ローマ帝政時代に,ウィア・アエミリア沿いの都市リミニ,フォルリ,ファエンツァ,ボローニャ,モデナ,パルマはすでに栄えていた。北方から侵入したランゴバルド族と東ローマ帝国との長い領地争奪時代の後,フランク族の王ピピンはボローニャとロマーニャ地方をランゴバルド王国から奪い,755年,教皇に寄進した。フランク族支配下のイタリア王国時代にエミリア地方の多くの都市は司教の勢力下におかれたが,アットニーディ家の領域に属していたモデナ,レッジョ,パルマ,フェラーラは独立を保った。
中世にはこの地方にも多くの自治都市(コムーネ)が誕生し,市民文化を開花させた。特にボローニャは南北を結ぶ交通の要所,商業・学術都市として繁栄した。ルネサンス期に,モデナとレッジョは豪族エステ家,リミニはマラテスタ家に支配された。一方,パルマ,ピアチェンツァは1521年までビスコンティ家のミラノ公国に従属していたが,16世紀中葉,ファルネーゼ家の領地になった。
18世紀にエステ,ファルネーゼ両家の直系継嗣が途絶え,パルマ,ピアチェンツァはスペインのブルボン朝の公領になり,モデナはエステ家と姻戚関係にあったオーストリア王家の支配を受けた。マラテスタ家が没落したリミニや,ラベンナ,ボローニャはすでに16世紀以後,教皇領に編入されていた。
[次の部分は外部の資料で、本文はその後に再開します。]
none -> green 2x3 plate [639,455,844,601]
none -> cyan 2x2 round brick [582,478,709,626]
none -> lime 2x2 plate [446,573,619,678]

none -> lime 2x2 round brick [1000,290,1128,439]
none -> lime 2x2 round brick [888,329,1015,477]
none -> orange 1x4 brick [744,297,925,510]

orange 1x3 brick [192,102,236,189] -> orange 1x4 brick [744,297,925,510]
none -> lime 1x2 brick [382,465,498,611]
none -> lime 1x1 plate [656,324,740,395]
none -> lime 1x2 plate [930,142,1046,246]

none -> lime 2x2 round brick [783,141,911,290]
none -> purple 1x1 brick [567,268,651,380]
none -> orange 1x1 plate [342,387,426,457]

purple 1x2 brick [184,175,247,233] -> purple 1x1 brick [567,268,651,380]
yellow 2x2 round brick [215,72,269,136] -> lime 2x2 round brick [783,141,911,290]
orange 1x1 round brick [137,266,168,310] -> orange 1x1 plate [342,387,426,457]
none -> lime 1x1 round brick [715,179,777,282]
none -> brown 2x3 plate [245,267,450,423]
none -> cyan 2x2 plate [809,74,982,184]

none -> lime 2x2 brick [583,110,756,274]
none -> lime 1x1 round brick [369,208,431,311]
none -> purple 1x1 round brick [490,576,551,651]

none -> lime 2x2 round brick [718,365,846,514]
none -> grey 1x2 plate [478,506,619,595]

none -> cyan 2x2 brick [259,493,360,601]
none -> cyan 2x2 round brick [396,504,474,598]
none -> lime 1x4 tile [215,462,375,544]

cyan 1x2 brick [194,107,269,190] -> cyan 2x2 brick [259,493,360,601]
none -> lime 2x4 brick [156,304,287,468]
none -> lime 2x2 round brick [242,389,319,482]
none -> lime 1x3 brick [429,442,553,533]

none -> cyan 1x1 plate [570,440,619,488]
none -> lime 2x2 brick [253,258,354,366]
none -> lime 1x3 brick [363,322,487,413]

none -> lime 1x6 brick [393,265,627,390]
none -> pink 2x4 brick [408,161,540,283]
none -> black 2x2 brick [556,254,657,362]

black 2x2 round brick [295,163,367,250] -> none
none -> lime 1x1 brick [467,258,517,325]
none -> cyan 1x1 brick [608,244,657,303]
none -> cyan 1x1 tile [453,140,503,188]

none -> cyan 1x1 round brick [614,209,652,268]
ナポレオンの制圧期(1797-1814)後,政治地図は元に戻されたが,イタリア統一運動の気運が高まると,課税が厳しく,さまざまな規制で市民生活が束縛されていた教皇領や,外国の王家に支配されていたパルマ,モデナでも市民が反乱,蜂起し,イタリア国家統一のために戦った。